● WORK INSTRUCTION
Please repeat every record below exactly as written, but leave out the pictures.

● Transcribed page contents
------------------------
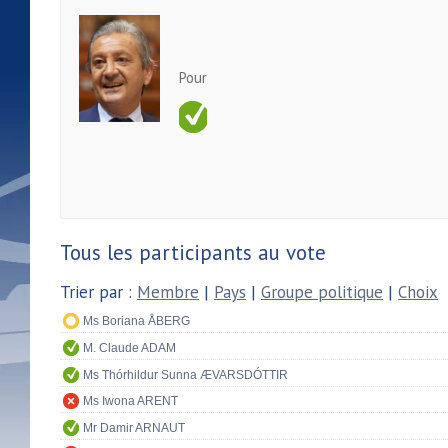
Pour
Tous les participants au vote
Trier par :
Membre
|
Pays
|
Groupe politique
|
Choix
Ms Boriana ÅBERG
M. Claude ADAM
Ms Thórhildur Sunna ÆVARSDÓTTIR
Ms Iwona ARENT
Mr Damir ARNAUT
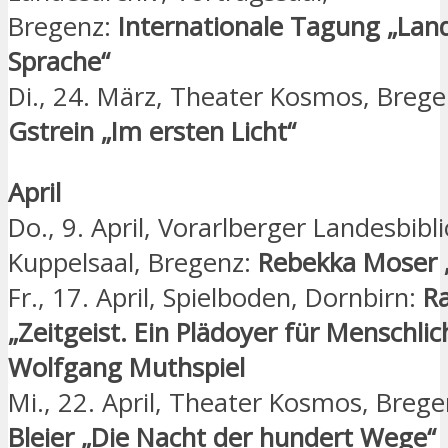
Bregenz:
Internationale Tagung „Lan
Sprache“
Di., 24. März, Theater Kosmos, Breg
Gstrein „Im ersten Licht“
April
Do., 9. April, Vorarlberger Landesbibl
Kuppelsaal, Bregenz:
Rebekka Moser „
Fr., 17. April, Spielboden, Dornbirn:
Ra
„Zeitgeist. Ein Plädoyer für Menschlic
Wolfgang Muthspiel
Mi., 22. April, Theater Kosmos, Breg
Bleier „Die Nacht der hundert Wege“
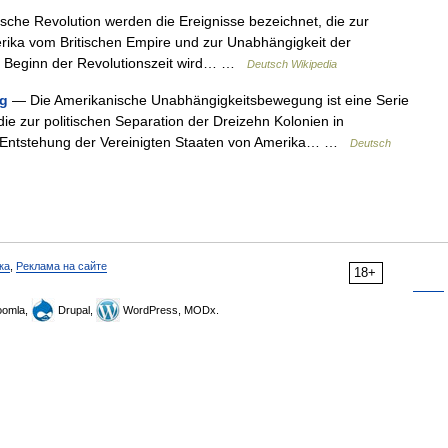
che Revolution werden die Ereignisse bezeichnet, die zur
rika vom Britischen Empire und zur Unabhängigkeit der
er Beginn der Revolutionszeit wird… …
Deutsch Wikipedia
ng
— Die Amerikanische Unabhängigkeitsbewegung ist eine Serie
e zur politischen Separation der Dreizehn Kolonien in
r Entstehung der Vereinigten Staaten von Amerika… …
Deutsch
ка
,
Реклама на сайте
18+
omla,
Drupal,
WordPress, MODx.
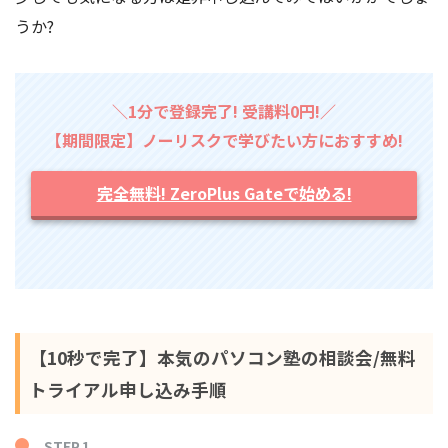
うか?
＼1分で登録完了! 受講料0円!／
【期間限定】ノーリスクで学びたい方におすすめ!
完全無料! ZeroPlus Gateで始める!
【10秒で完了】本気のパソコン塾の相談会/無料
トライアル申し込み手順
STEP.1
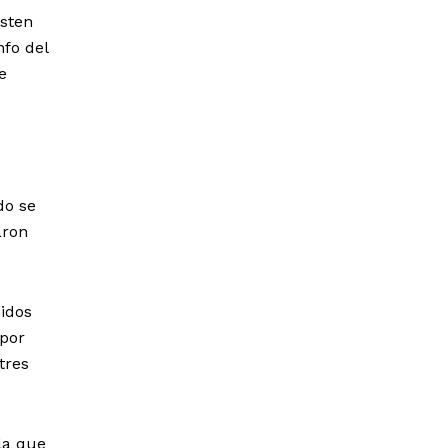
isten
fo del
e
do se
aron
idos
 por
tres
la que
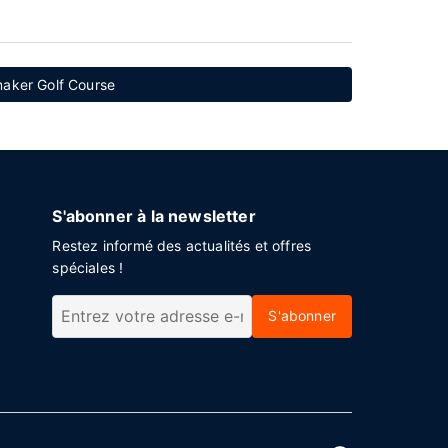
maker Golf Course
S'abonner à la newsletter
Restez informé des actualités et offres
spéciales !
S'abonner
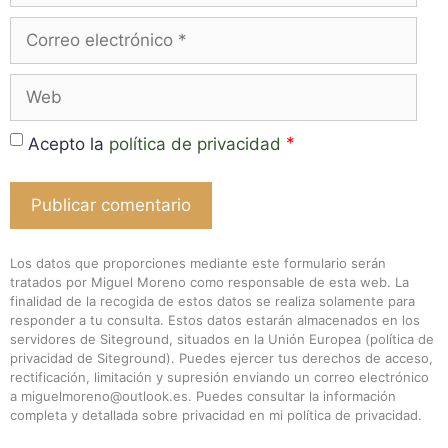
Correo
electrónico
Web
*
Acepto la
política de privacidad
Los datos que proporciones mediante este formulario serán
tratados por Miguel Moreno como responsable de esta web. La
finalidad de la recogida de estos datos se realiza solamente para
responder a tu consulta. Estos datos estarán almacenados en los
servidores de Siteground, situados en la Unión Europea (
política de
privacidad de Siteground
). Puedes ejercer tus derechos de acceso,
rectificación, limitación y supresión enviando un correo electrónico
a miguelmoreno@outlook.es. Puedes consultar la información
completa y detallada sobre privacidad en mi
política de privacidad
.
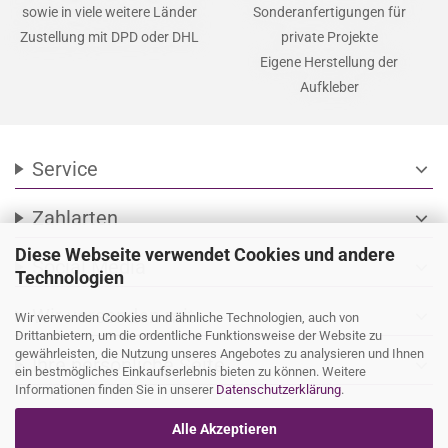
sowie in viele weitere Länder
Sonderanfertigungen für
Zustellung mit DPD oder DHL
private Projekte
Eigene Herstellung der
Aufkleber
Service
expand_more
Zahlarten
expand_more
Diese Webseite verwendet Cookies und andere
Social Media
expand_more
Technologien
Wir versenden mit
expand_more
Wir verwenden Cookies und ähnliche Technologien, auch von
Drittanbietern, um die ordentliche Funktionsweise der Website zu
gewährleisten, die Nutzung unseres Angebotes zu analysieren und Ihnen
Ihre persönliche Seite
expand_more
ein bestmögliches Einkaufserlebnis bieten zu können. Weitere
Informationen finden Sie in unserer
Datenschutzerklärung
.
Alle Akzeptieren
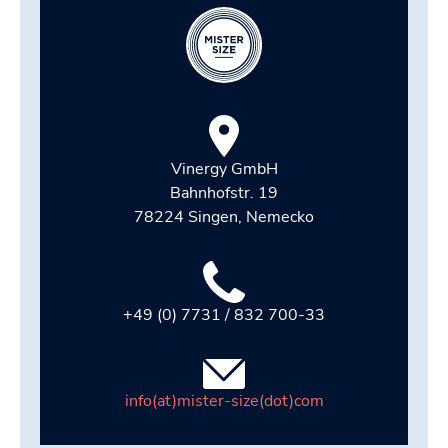
Vinergy GmbH
Bahnhofstr. 19
78224 Singen, Nemecko
+49 (0) 7731 / 832 700-33
info(at)mister-size(dot)com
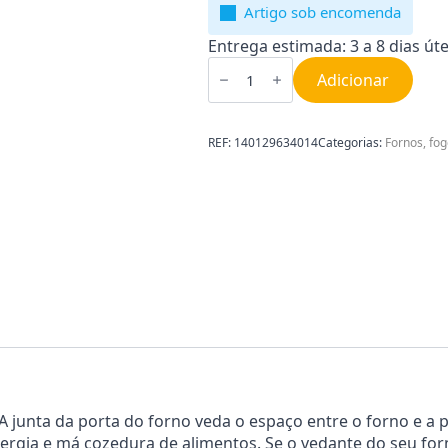
Artigo sob encomenda
Entrega estimada: 3 a 8 dias úte
Quantidade
de
Adicionar
Friso
da
porta
do
REF:
140129634014
Categorias:
Fornos, fog
forno
Zanussi
140129634014
A junta da porta do forno veda o espaço entre o forno e a 
ergia e má cozedura de alimentos. Se o vedante do seu forn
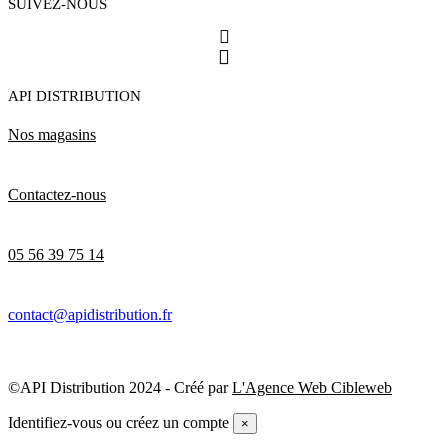
SUIVEZ-NOUS
API DISTRIBUTION
Nos magasins
Contactez-nous
05 56 39 75 14
contact@apidistribution.fr
©API Distribution 2024 - Créé par
L'Agence Web Cibleweb
Identifiez-vous ou créez un compte
×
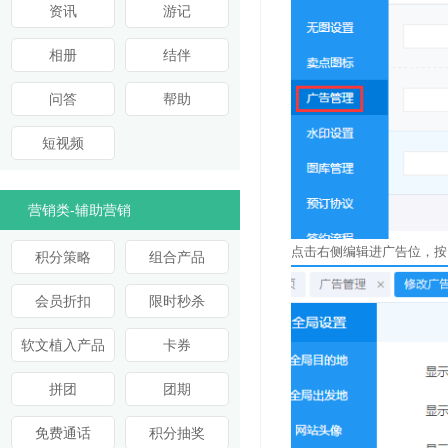
资讯
游记
相册
结伴
问答
帮助
短视频
营销类-辅助营销
点击右侧编辑进广告位，按
积分策略
组合产品
会员折扣
限时秒杀
软文植入产品
卡券
拼团
团期
免费通话
积分抽奖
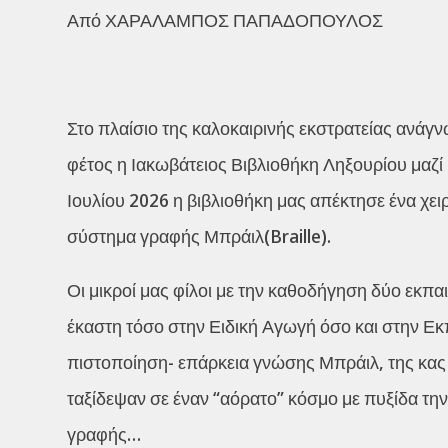
Από ΧΑΡΑΛΑΜΠΟΣ ΠΑΠΑΔΟΠΟΥΛΟΣ
Στο πλαίσιο της καλοκαιρινής εκστρατείας ανάγ
φέτος η Ιακωβάτειος Βιβλιοθήκη Ληξουρίου μαζί 
Ιουλίου 2026 η βιβλιοθήκη μας απέκτησε ένα χε
σύστημα γραφής Μπράιλ(Braille).
Οι μικροί μας φίλοι με την καθοδήγηση δύο εκπ
έκαστη τόσο στην Ειδική Αγωγή όσο και στην Ε
πιστοποίηση- επάρκεια γνώσης Μπράιλ, της κας
ταξίδεψαν σε έναν “αόρατο” κόσμο με πυξίδα τ
γραφής…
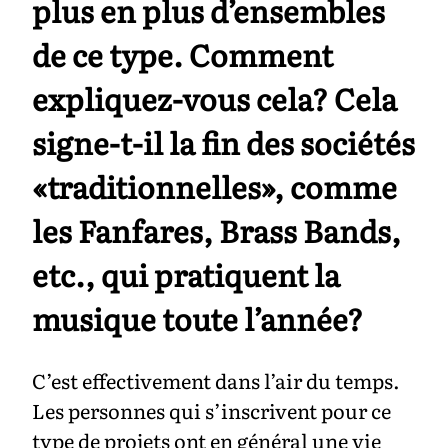
plus en plus d’ensembles
de ce type. Comment
expliquez-vous cela? Cela
signe-t-il la fin des sociétés
«traditionnelles», comme
les Fanfares, Brass Bands,
etc., qui pratiquent la
musique toute l’année?
C’est effectivement dans l’air du temps.
Les personnes qui s’inscrivent pour ce
type de projets ont en général une vie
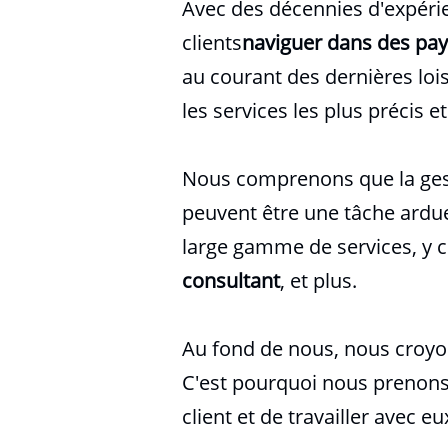
Avec des décennies d'expérie
clients
naviguer dans des pay
au courant des dernières lois
les services les plus précis e
Nous comprenons que la gesti
peuvent être une tâche ardu
large gamme de services, y 
consultant
, et plus.
Au fond de nous, nous croyo
C'est pourquoi nous prenons
client et de travailler avec 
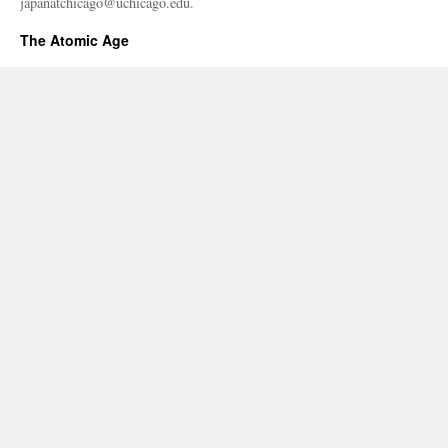
japanatchicago@uchicago.edu.
The Atomic Age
------------------------
● RESULT OF THIS EXERCISE
Pour
Tous les participants au vote
Trier par :
Membre
|
Pays
|
Groupe politique
|
Choix
Ms Boriana ÅBERG
M. Claude ADAM
Ms Thórhildur Sunna ÆVARSDÓTTIR
Ms Iwona ARENT
Mr Damir ARNAUT
Bregenz:
Internationale Tagung „Lan
Sprache“
Di., 24. März, Theater Kosmos, Breg
Gstrein „Im ersten Licht“
April
Do., 9. April, Vorarlberger Landesbibl
Kuppelsaal, Bregenz:
Rebekka Moser „
Fr., 17. April, Spielboden, Dornbirn:
Ra
„Zeitgeist. Ein Plädoyer für Menschlic
Wolfgang Muthspiel
Mi., 22. April, Theater Kosmos, Breg
Bleier „Die Nacht der hundert Wege“
che Revolution werden die Ereignisse bezeichnet, die zur
rika vom Britischen Empire und zur Unabhängigkeit der
er Beginn der Revolutionszeit wird… …
Deutsch Wikipedia
ng
— Die Amerikanische Unabhängigkeitsbewegung ist eine Serie
e zur politischen Separation der Dreizehn Kolonien in
r Entstehung der Vereinigten Staaten von Amerika… …
Deutsch
ка
,
Реклама на сайте
18+
omla,
Drupal,
WordPress, MODx.
うか?
＼1分で登録完了! 受講料0円!／
【期間限定】ノーリスクで学びたい方におすすめ!
完全無料! ZeroPlus Gateで始める!
【10秒で完了】本気のパソコン塾の相談会/無料
トライアル申し込み手順
STEP.1
isten
fo del
e
do se
aron
idos
 por
tres
la que
maker Golf Course
S'abonner à la newsletter
Restez informé des actualités et offres
spéciales !
S'abonner
Correo
electrónico
Web
*
Acepto la
política de privacidad
Los datos que proporciones mediante este formulario serán
tratados por Miguel Moreno como responsable de esta web. La
finalidad de la recogida de estos datos se realiza solamente para
responder a tu consulta. Estos datos estarán almacenados en los
servidores de Siteground, situados en la Unión Europea (
política de
privacidad de Siteground
). Puedes ejercer tus derechos de acceso,
rectificación, limitación y supresión enviando un correo electrónico
a miguelmoreno@outlook.es. Puedes consultar la información
completa y detallada sobre privacidad en mi
política de privacidad
.
sowie in viele weitere Länder
Sonderanfertigungen für
Zustellung mit DPD oder DHL
private Projekte
Eigene Herstellung der
Aufkleber
Service
expand_more
Zahlarten
expand_more
Diese Webseite verwendet Cookies und andere
Social Media
expand_more
Technologien
Wir versenden mit
expand_more
Wir verwenden Cookies und ähnliche Technologien, auch von
Drittanbietern, um die ordentliche Funktionsweise der Website zu
gewährleisten, die Nutzung unseres Angebotes zu analysieren und Ihnen
Ihre persönliche Seite
expand_more
ein bestmögliches Einkaufserlebnis bieten zu können. Weitere
Informationen finden Sie in unserer
Datenschutzerklärung
.
Alle Akzeptieren
Vinergy GmbH
Bahnhofstr. 19
78224 Singen, Nemecko
+49 (0) 7731 / 832 700-33
info(at)mister-size(dot)com
Artigo sob encomenda
Entrega estimada: 3 a 8 dias úte
Quantidade
de
Adicionar
Friso
da
porta
do
REF:
140129634014
Categorias:
Fornos, fog
forno
Zanussi
140129634014
A junta da porta do forno veda o espaço entre o forno e a 
ergia e má cozedura de alimentos. Se o vedante do seu forn
SUIVEZ-NOUS
API DISTRIBUTION
Nos magasins
Contactez-nous
05 56 39 75 14
contact@apidistribution.fr
©API Distribution 2024 - Créé par
L'Agence Web Cibleweb
Identifiez-vous ou créez un compte
×
资讯
游记
相册
结伴
问答
帮助
短视频
营销类-辅助营销
点击右侧编辑进广告位，按
积分策略
组合产品
会员折扣
限时秒杀
软文植入产品
卡券
拼团
团期
免费通话
积分抽奖
Από ΧΑΡΑΛΑΜΠΟΣ ΠΑΠΑΔΟΠΟΥΛΟΣ
Στο πλαίσιο της καλοκαιρινής εκστρατείας ανάγ
φέτος η Ιακωβάτειος Βιβλιοθήκη Ληξουρίου μαζί 
Ιουλίου 2026 η βιβλιοθήκη μας απέκτησε ένα χε
σύστημα γραφής Μπράιλ(Braille).
Οι μικροί μας φίλοι με την καθοδήγηση δύο εκπ
έκαστη τόσο στην Ειδική Αγωγή όσο και στην Ε
πιστοποίηση- επάρκεια γνώσης Μπράιλ, της κας
ταξίδεψαν σε έναν “αόρατο” κόσμο με πυξίδα τ
γραφής…
plus en plus d’ensembles
de ce type. Comment
expliquez-vous cela? Cela
signe-t-il la fin des sociétés
«traditionnelles», comme
les Fanfares, Brass Bands,
etc., qui pratiquent la
musique toute l’année?
C’est effectivement dans l’air du temps.
Les personnes qui s’inscrivent pour ce
type de projets ont en général une vie
Avec des décennies d'expérie
clients
naviguer dans des pay
au courant des dernières lois
les services les plus précis e
Nous comprenons que la gesti
peuvent être une tâche ardu
large gamme de services, y 
consultant
, et plus.
Au fond de nous, nous croyo
C'est pourquoi nous prenons
client et de travailler avec 
japanatchicago@uchicago.edu.
The Atomic Age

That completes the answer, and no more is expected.